*** Opening of Data supplied ***
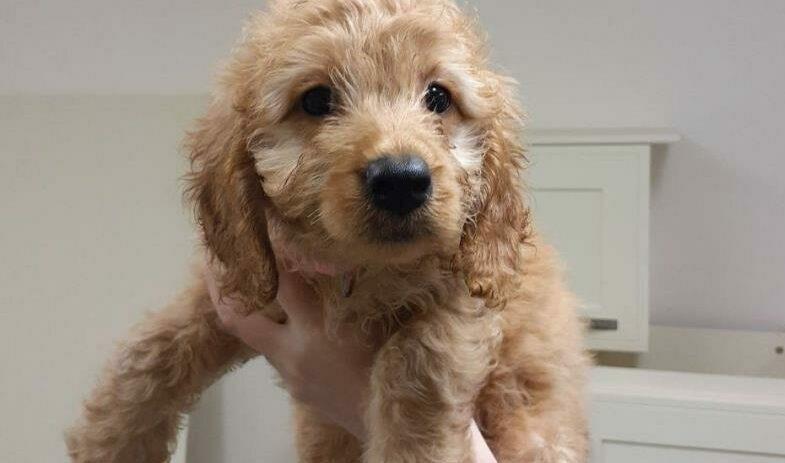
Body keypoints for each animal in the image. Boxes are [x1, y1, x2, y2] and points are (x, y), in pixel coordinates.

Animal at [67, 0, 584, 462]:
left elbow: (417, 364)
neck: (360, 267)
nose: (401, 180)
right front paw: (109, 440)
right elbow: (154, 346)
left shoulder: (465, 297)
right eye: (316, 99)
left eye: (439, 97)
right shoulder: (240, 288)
*** Close of Data supplied ***
Output the full listing above exactly, excluding all pictures.

Body keypoints for each animal in the image. Boxes are [x1, y1, x2, y2] and points are (x, y), in pixel coordinates.

Animal at [67, 0, 584, 462]:
left elbow: (417, 364)
neck: (360, 267)
nose: (401, 180)
right front paw: (109, 440)
right elbow: (154, 346)
left shoulder: (465, 297)
right eye: (316, 99)
left eye: (439, 97)
right shoulder: (240, 288)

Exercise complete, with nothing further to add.